Askeri bir derbe ile ülke yönetimine el koyan ve Cumhurbaşkanı olan Kenan Evren uluslararası bir arenada, Kıbrıs konusunda yaptığı bir konuşmada, Türk Askerinin Kıbrısta çok yer işgal ettiğini söyleme gafında bulunmuştur. Bu gafı yaparken, Kıbrısta meşru olarak kurulan, Kuzey Kıbrıs Türk Cumhuriyeti Devletini dünyaya tanıtma çabasını beklerdim. Devlet adamı olmak, devlet yönetme özel meziyetler ister.

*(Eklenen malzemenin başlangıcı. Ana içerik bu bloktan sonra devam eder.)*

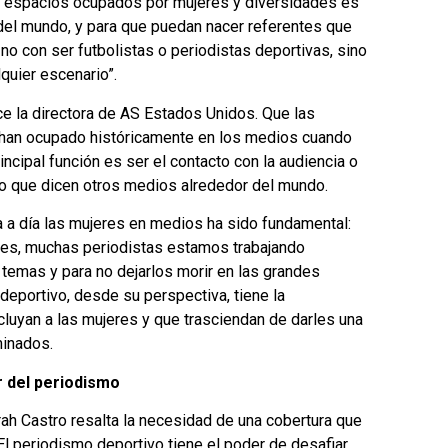
 o espacios ocupados por mujeres y diversidades es
 del mundo, y para que puedan nacer referentes que
 no con ser futbolistas o periodistas deportivas, sino
quier escenario”.
ice la directora de AS Estados Unidos. Que las
e han ocupado históricamente en los medios cuando
incipal función es ser el contacto con la audiencia o
lo que dicen otros medios alrededor del mundo.
ía a día las mujeres en medios ha sido fundamental:
ntes, muchas periodistas estamos trabajando
 temas y para no dejarlos morir en las grandes
eportivo, desde su perspectiva, tiene la
ncluyan a las mujeres y que trasciendan de darles una
inados.
r del periodismo
ah Castro resalta la necesidad de una cobertura que
El periodismo deportivo tiene el poder de desafiar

Kıbrıs Barış Harekatıyla bugünkü durum oluştuğunda, Kıbrısın kuzeyindeki Rumlar Güneye; Güneydeki Türklerde kuzeye geçti. (Nüfus mübadelesi) Ancak yıllar sonra Luizi adında bir Rum kadına, (AİHM) Avrupa İnsan Hakları Mahkemesine dava açarak, Kuzey Kıbrısta evinin ve toprağının kaldığını söyleyerek, mağduriyetinin önlenmesini ve haklarının iadesini istedi. (AİHM)si de durumu değerlendirip, Türkiye Cumhurietini yüklü bir tazminatla cezalandırdı. TC Devleti Luiziye tazminat ödedi. Şimdi soruyorum: Luizi, mağdur oldu da, Güney Kıbrısta; evi, bahçesi, tarlası, toprağı kalan Türkler hiç mi mağdur olmadı? İşte burada Türkün ulusal çıkarlarını koruyacak, Atatürk gibi devlet adamı isterim ülkemde...
ABD ve ABnin baskılarıyla Kuzey Kıbrıs Türk Halkı aldatılmış, Rauf Denktaş Cumhurbaşkanlığından ve Kuzey Kıbrıs Türk Toplumu liderliğinden uzaklaştırılmıştır. Bu tarihi bir hatadır.